---------- RECORDS SUPPLIED ----------
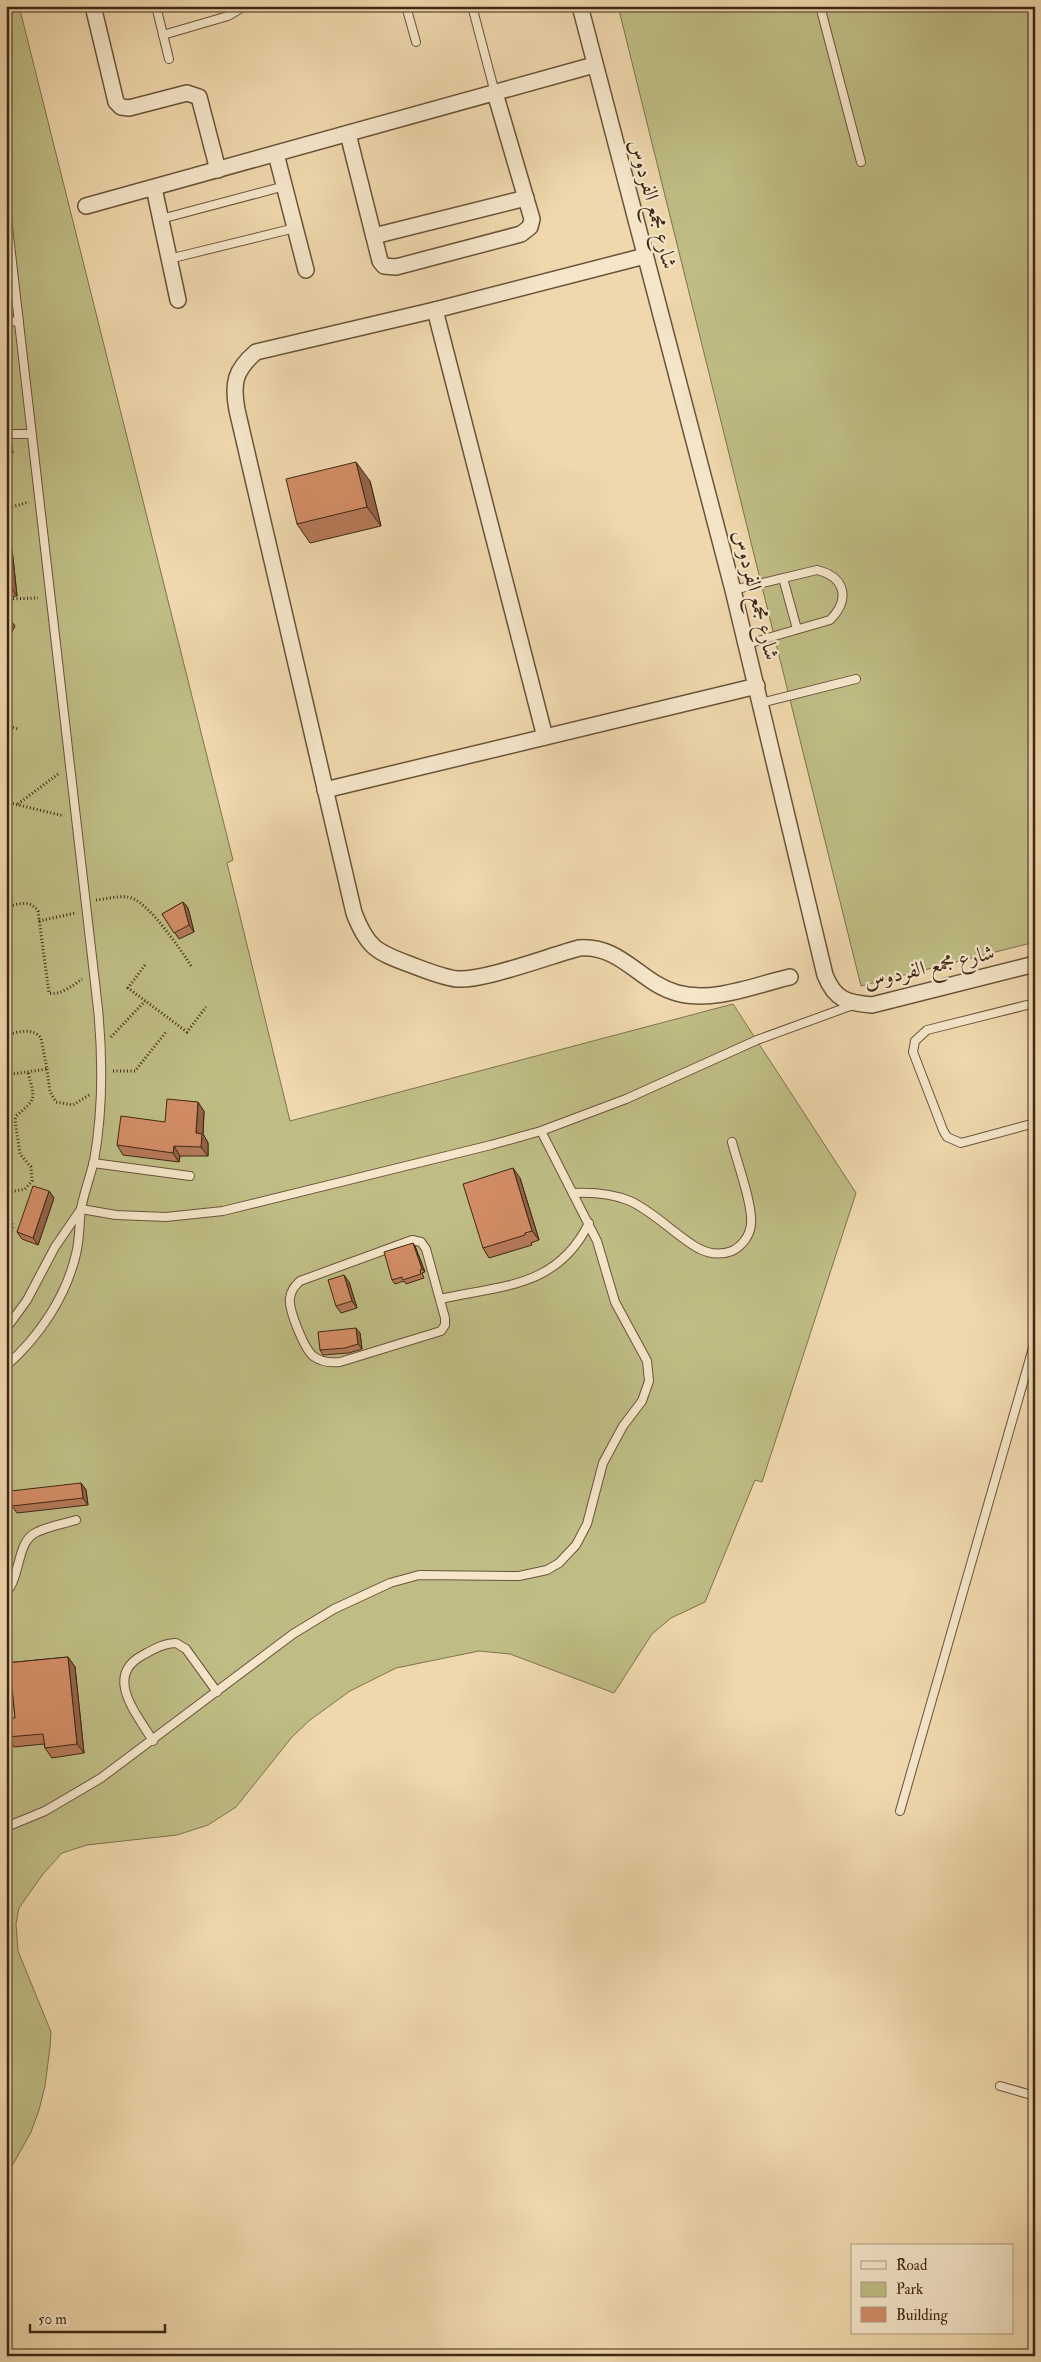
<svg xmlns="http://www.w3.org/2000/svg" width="1041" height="2362" viewBox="0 0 1041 2362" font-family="'IM FELL Double Pica',Amiri,serif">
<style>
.green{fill:#bfbd85;stroke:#7e724c}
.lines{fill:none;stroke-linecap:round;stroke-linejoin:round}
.lane-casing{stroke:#6a533a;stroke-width:10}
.street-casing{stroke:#6a533a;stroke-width:18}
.path{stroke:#3e2714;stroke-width:3;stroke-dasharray:1 2.5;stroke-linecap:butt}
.lane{stroke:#f5e6ca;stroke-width:8}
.street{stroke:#f5e6ca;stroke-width:15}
.wall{fill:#b57958;stroke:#3e2714}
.shaded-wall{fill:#946347;stroke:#3e2714}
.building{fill:#d38d66;stroke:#3e2714}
.labels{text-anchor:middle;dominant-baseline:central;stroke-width:4.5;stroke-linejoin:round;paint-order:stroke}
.street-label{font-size:21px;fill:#3e2714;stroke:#f5e6ca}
</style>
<rect width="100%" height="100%" fill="#efd8ad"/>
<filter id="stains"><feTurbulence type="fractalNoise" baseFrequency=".004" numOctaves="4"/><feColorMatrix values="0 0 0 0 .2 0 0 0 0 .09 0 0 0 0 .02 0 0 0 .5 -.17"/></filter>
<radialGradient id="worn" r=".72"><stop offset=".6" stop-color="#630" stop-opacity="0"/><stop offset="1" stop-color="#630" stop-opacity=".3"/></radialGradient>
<g class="green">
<polygon points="6,6 19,6 233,860 227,863 290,1121 733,1004 856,1193 762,1482 755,1480 705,1602 671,1618 652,1634 614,1693 510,1654 479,1651 396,1668 350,1691 310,1720 292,1737 236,1807 208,1825 177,1835 87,1845 62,1853 43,1874 19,1908 16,1924 18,1951 51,2032 50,2047 45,2086 39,2110 31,2132 6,2177"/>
<polygon points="618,6 1035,6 1035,942 861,986"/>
</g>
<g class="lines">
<defs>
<g id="lane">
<polyline points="156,6 169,59"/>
<polyline points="406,6 416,42"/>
<polyline points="472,6 495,93"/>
<polyline points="820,6 861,162"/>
<polyline points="163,35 228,16 245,6"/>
<path d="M6,210L98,1009C103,1060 103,1110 94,1161C90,1177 84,1193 81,1209C79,1224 80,1239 76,1254C66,1297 39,1337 6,1366"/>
<polyline points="161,219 285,186"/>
<polyline points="169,259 295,228"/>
<polyline points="6,322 19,321"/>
<polyline points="6,434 31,434"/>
<polyline points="783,578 797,629"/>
<path d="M733,590L817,570C845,577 851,599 830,620L747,644"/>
<polyline points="761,703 856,679"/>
<polyline points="1035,1003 927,1030 915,1041 913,1052 943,1130 947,1137 961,1143 1035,1123"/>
<polyline points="93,1163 190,1176"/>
<path d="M573,1193C593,1192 611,1193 630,1201C654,1212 673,1233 696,1247C708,1254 719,1256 732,1251C742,1246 750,1236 751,1224C753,1205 737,1162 732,1142"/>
<polyline points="81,1209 116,1215 166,1217 223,1211 491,1145 541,1131 626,1099 757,1040 853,1005"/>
<path d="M412,1240L421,1242L426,1249L445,1318V1325L441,1331L340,1362C330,1363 321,1362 313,1356C304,1348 288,1309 290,1298C291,1290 295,1286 300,1281Z"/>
<path d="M440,1299C503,1285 557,1288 589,1223"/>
<polyline points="6,1329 27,1300 55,1247 81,1209"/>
<path d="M6,1593C22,1574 16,1541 37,1532C49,1526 63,1524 76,1520"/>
<path d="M153,1741C137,1714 103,1676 143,1655C154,1649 164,1643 176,1643L186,1649L217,1692"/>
<polyline points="900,1811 1035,1341"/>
<polyline points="6,1827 45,1811 101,1778 293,1634 334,1609 390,1583 419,1575 519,1576 547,1570 559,1563 576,1545 587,1524 603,1463 623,1426 642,1401 649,1381 647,1361 615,1302 597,1241 541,1131"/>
<polyline points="1000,2086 1035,2096"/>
</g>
<g id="street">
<polyline points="93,6 116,102 121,107 129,108 187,93 199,97 218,170"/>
<path d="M580,6L733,590L825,975C835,1000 847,1003 872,1005L1035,964"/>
<polyline points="348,134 380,261 384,266 396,267 521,234 530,227 532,219 495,93"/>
<polyline points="276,154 306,270"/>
<polyline points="154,188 178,300"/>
<polyline points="86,206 594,65"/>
<polyline points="374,236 526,198"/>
<path d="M645,256L435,310L256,352C235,370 232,383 237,410L354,913C367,947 376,952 409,964C425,970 441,977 457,979C484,981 549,956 579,948C622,945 640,983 677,993C714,1003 755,985 790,977"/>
<polyline points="435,310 545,737"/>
<polyline points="325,790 757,686"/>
</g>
</defs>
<use href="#lane" class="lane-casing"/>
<use href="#street" class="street-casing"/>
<g class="path">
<polyline points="12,507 29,502"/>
<polyline points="6,599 38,598"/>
<polyline points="6,726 19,729"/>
<polyline points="6,802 64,816"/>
<polyline points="18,804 58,774"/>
<path d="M1035,896C1026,905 1032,918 1035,929"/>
<path d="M96,900C106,899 117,896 127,897C147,898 181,951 192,967"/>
<path d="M6,907C18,904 30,899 38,911L49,993C59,996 74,985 82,979"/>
<polyline points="39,921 75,913"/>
<polyline points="145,965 128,988 187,1032 206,1007"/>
<path d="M6,1035C19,1032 32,1027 41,1038L47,1069L6,1075"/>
<polyline points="111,1037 145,1001"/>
<polyline points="47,1069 50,1092 56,1102 73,1105 89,1095"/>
<polyline points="113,1071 135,1071 166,1032"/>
<path d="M6,1196L10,1192L25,1189L32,1181L31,1167L20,1154L15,1120L16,1116C37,1098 35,1100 28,1072"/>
<path d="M6,1211C14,1221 15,1230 6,1239"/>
</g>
<use href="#lane" class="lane"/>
<use href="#street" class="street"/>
</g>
<g class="wall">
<polygon points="6,437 11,440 13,453 6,454"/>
<polygon points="370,481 381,526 310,543 297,524"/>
<polygon points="6,542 12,549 17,596 6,597"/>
<polygon points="183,902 188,908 194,932 179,939 162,914"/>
<polygon points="204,1111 203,1134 208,1143 208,1156 180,1156 179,1162 123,1155 117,1145 165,1122"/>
<polygon points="520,1178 539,1240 531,1243 532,1245 489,1258 483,1248"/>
<polygon points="49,1191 54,1198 38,1245 22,1239 17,1232"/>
<polygon points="415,1246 425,1272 422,1273 424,1278 406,1284 404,1281 395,1284 392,1280"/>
<polygon points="349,1282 357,1308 341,1313 336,1306"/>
<polygon points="360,1333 362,1349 349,1353 323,1355 320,1350"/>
<polygon points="81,1483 86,1490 88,1505 17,1513 12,1506"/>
<polygon points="68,1657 75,1667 84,1753 52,1758 45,1748 44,1744 14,1747 7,1737 15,1718 12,1686 6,1687 6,1663"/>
</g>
<g class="shaded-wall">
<polygon points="9,436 11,440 13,453 11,450"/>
<polygon points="356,462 370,481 381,526 367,507"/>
<polygon points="7,542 12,549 17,596 12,589"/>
<polygon points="10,619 15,626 6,643 6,627"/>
<polygon points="183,902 188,908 194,932 189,925"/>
<polygon points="198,1102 204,1111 203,1134 208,1143 208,1156 201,1147 196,1133"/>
<polygon points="174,1146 180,1156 179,1162 173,1153"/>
<polygon points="513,1168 520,1178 539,1240 532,1231"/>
<polygon points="49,1191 54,1198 38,1245 33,1238"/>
<polygon points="413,1243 415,1246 425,1272 422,1269"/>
<polygon points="344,1275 349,1282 357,1308 352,1301"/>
<polygon points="356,1328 360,1333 362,1349 358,1344"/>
<polygon points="81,1483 86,1490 88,1505 83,1498"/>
<polygon points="68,1657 75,1667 84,1753 77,1744"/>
</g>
<g class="building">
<polygon points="9,436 11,450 6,450 6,437"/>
<polygon points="356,462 367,507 297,524 286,479"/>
<polygon points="6,542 12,589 6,589"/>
<polygon points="6,618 10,619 6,627"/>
<polygon points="183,902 189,925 174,933 162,914"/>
<polygon points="167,1099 198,1102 196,1133 202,1134 201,1147 174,1146 173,1153 117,1145 121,1116 165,1122"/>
<polygon points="513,1168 532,1231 525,1233 525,1235 483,1248 463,1184"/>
<polygon points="33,1186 49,1191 33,1238 17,1232"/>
<polygon points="413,1243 422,1269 420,1270 421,1274 403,1280 402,1277 392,1280 384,1252"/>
<polygon points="344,1275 352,1301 336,1306 328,1280"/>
<polygon points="356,1328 358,1344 345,1348 320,1350 318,1332"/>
<polygon points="81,1483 83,1498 12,1506 11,1491"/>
<polygon points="68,1657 77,1744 45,1748 43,1734 7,1737 6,1718 15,1718 11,1676 6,1676 6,1663"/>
</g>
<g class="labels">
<g class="street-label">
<text transform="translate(653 204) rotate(75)">شارع مجمع الفردوس</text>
<text transform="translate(756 595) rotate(76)">شارع مجمع الفردوس</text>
<text transform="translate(929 967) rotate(-13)">شارع مجمع الفردوس</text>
</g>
</g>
<rect width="1041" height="2362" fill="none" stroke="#efd8ad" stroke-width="25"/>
<rect x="8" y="8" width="1026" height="2347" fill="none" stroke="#3e2714" stroke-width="2.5"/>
<rect x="12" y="12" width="1016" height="2337" fill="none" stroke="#3e2714"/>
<rect x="851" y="2244" width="162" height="90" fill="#f5e6ca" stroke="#ac9a81"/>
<rect x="861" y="2261" width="25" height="8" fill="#f5e6ca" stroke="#ac9a81"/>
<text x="896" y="2270" font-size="15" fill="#3e2714">Road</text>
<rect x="861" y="2282" width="25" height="15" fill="#bfbd85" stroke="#ac9a81"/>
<text x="896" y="2294" font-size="15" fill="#3e2714">Park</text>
<rect x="861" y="2307" width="25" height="15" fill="#d38d66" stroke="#ac9a81"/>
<text x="896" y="2320" font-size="15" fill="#3e2714">Building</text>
<path d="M30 2324v8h135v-8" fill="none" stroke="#3e2714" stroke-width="2.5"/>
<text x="38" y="2324" font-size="15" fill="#3e2714" stroke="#f5e6ca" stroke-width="4" paint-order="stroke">50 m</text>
<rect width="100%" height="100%" filter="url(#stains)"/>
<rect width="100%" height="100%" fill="url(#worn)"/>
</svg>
----------
== TASK GOAL ==
Copy out each line of the listing where the string "linecap" appears.

== OUTPUT FOR THIS EXERCISE ==
.lines{fill:none;stroke-linecap:round;stroke-linejoin:round}
.path{stroke:#3e2714;stroke-width:3;stroke-dasharray:1 2.5;stroke-linecap:butt}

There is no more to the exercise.